«А как его поедешь? – отвечал ямщик равнодушно, – не видишь разве, барин, какая утопия?» – «Утопия? – повторил доктор, захохотав, – что это за утопия?» – «Знамо, утопия, – повторил ямщик, протягивая руку вперед и указывая кнутом на море грязи, – вишь, утопнуть можно…» (местные обыватели называют так полужидкую грязь, похожую на расплавленное олово, которая заливает в весеннюю пору все дороги; если по ней проехать или пройти, то она всколыхнется на мгновение, но тотчас же засасывает все следы и – снова становится неподвижной).
Композиция «Миргорода» – симметрична, зеркальна. Безгеройным «Старосветским помещикам» соответствует безгеройная же «Повесть о том, как поссорились Иван Иванович с Иваном Никифоровичем. Героическому и романтическому «Тарасу Бульбе» – героический и романтический «Вий».
Или – коли вы не согласны на героику и романтику в «Вии» – сформулируем по-иному: бытовым, нестрашным, лишенным какого бы то ни было эротического элемента – бытовые, нестрашные, опять-таки безо всякого даже намека на эротику «Ивану Ивановичу и Ивану Никифоровичу». Страшному «Тарасу Бульбе» с сильным эротическим элементом – страшный же «Вий», буквально пронизанный эротикой.
Впрочем, есть куда более существенная «симметрическая» черта.
«Тарас Бульба» и «Вий» – украинские, малороссийские повести.
«Старосветские помещики» и «Повесть о том, как поссорились Иван Иванович с Иваном Никифоровичем» – повести из жизни российской южной провинции.
В городок, где вечно ссорятся и мирятся Иван Иваныч – Иван Никифорыч, в именьице, где Пульхерия Ивановна ублажает и потчует Афанасия Ивановича, вполне мог заглянуть, заехать Пал Иваныч Чичиков – его мир, его проблемы.
Зато в яростном и страшном козацко-бурсацком мире «Тараса Бульбы» и «Вия» Пал Иваныч нелеп, невозможен.
Иной, совсем иной мир – утонувшая Атлантида…
Тараса Бульбу» мы «проходили» в школе. Я помню, как мама меня спросила: «Ну, кто тебе больше всех нравится в этой книжке?»
Я промямлил что-то про Остапа.
– Да? – удивилась мама. – А мне больше всех нравится Андрий. Он хоть к женщине по-человечески относился…
Я было хотел сказать что-то про предательство родины, но поостерегся, поскольку был долдоном во всех отношениях и знал, что взрослым перечить нельзя…
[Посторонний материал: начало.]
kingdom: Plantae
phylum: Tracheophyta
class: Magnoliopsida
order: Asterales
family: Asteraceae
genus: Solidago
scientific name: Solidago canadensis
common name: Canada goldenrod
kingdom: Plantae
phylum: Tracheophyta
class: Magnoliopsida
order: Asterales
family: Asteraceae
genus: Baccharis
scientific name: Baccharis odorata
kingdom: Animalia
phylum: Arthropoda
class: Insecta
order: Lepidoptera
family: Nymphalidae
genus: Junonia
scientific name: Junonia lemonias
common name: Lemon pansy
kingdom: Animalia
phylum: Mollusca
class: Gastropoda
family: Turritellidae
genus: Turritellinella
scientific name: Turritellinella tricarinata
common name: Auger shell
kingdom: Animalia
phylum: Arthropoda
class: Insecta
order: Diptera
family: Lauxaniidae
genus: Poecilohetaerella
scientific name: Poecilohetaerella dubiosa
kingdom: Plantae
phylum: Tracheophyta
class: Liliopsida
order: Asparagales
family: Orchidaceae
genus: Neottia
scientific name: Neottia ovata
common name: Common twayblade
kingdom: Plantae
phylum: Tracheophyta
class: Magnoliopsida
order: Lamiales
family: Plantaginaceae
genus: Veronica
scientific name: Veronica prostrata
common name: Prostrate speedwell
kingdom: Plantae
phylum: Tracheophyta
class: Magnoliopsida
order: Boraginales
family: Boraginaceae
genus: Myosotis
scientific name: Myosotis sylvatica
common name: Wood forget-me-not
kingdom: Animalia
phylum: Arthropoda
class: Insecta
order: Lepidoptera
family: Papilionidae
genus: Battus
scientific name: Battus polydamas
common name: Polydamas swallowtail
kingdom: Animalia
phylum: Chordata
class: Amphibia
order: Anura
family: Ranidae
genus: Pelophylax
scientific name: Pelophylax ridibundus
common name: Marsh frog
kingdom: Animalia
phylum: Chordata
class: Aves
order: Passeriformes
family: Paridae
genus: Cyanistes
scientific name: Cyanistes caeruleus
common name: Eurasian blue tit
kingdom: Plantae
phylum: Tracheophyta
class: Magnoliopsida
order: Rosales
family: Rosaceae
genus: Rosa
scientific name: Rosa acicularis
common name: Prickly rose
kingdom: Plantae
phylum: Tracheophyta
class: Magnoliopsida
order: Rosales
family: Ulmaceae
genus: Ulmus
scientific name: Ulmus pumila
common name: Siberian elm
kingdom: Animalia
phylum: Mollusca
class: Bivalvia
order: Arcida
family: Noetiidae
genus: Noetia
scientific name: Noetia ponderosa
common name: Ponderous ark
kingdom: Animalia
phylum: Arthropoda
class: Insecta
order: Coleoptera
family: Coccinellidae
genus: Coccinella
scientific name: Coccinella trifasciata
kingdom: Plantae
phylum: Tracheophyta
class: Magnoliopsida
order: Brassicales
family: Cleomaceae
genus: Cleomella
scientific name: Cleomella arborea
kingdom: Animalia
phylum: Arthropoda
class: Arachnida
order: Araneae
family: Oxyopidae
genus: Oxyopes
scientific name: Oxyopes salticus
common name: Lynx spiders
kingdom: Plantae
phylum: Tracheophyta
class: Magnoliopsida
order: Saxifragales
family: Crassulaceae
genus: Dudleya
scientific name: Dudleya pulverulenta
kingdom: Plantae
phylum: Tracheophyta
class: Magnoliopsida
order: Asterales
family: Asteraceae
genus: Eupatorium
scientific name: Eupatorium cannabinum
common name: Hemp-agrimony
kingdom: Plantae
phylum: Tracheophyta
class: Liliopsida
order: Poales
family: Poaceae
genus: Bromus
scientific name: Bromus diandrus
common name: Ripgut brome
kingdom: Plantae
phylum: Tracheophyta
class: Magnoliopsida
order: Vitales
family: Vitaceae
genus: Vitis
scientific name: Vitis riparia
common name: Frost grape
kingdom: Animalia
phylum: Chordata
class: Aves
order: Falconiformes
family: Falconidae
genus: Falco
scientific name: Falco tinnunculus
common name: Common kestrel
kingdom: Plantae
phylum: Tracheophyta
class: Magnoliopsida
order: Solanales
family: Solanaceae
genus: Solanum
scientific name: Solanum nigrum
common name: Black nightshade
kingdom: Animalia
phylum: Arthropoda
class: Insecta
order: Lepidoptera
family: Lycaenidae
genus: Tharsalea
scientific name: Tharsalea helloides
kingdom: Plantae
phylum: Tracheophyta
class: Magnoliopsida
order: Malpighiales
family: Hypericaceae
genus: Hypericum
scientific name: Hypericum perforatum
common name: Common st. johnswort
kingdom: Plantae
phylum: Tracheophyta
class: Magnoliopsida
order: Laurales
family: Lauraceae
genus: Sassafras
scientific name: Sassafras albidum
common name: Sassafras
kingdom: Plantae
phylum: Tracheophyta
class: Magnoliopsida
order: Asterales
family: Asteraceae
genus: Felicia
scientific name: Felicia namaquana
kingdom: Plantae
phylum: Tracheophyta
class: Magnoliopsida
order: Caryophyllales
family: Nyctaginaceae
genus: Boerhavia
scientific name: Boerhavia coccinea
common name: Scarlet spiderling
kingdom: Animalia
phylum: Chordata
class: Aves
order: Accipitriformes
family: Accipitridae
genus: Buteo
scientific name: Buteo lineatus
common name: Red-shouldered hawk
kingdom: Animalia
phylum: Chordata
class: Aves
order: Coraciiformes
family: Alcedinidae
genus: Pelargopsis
Зато в первый раз я задумался над несовпадением заданной авторской позиции и читательского восприятия.
То, что для Гоголя Андрий – отрицательный, а Остап – положительный, это для меня ни тогда, ни теперь сомнений не вызывало, но то, что для читателя сие далеко не так и не всегда так, – тоже факт, не требующий особых доказательств.
Между прочим, здесь исток симптоматической ошибки В. Солоухина, посчитавшего, что в «Тарасе Бульбе» у Гоголя прорвались тайные, тщательно скрываемые польские католические симпатии.
Вряд ли… Просто для современного читателя, не зашоренного, не отуманенного «должным» и «не должным», естественно сочувствовать Андрию, ушедшему в осажденный, голодающий город к любимой женщине от осаждающих город пьяных, сытых и жестоких запорожцев.
Сие было вовсе не естественно для Гоголя.
Симметрия, взаимоотражение продолжаются и в самих произведениях, будто специально поставленных друг против друга.
«Возвращение киевских бурсаков в родные гнезда» и в «Тарасе Бульбе», и в «Вии» служит истоком, началом сюжетного движения.
Правда, в «Вии» бурсаки, трижды помянувши черта, оказываются на ведьмином, а не на родительском хуторе.
Однако и здесь симметрия продолжается. Ворчливой бранью встречает бурсаков хозяйка хутора в «Вии».
Бранью и дракой встречает бурсаков хозяин хутора в «Тарасе Бульбе».
Пир в «Тарасе Бульбе» по случаю прибытия панычей: «Не нужно пампушек, медовиков, маковников и других пундиков; тащи нам всего барана, козу давай, меды сорокалетние да горелки побольше, не с выдумками горелки, не с изюмом и всякими вытребеньками, а чистой пенной горелки, чтобы играла и шипела как бешеная» – симметричен «пиру» Хомы Брута в овечьем хлеву: «…философу отвела тоже пустой овечий хлев. Философ, оставшись один, в одну минуту съел карася, осмотрел плетеные стены хлева, толкнул ногою в морду просунувшуюся из другого хлева любопытную свинью и поворотился на правый бок…»
Такого рода симметрию, кажется, называют «пародией», и я, пожалуй, тоже буду пользоваться этим термином.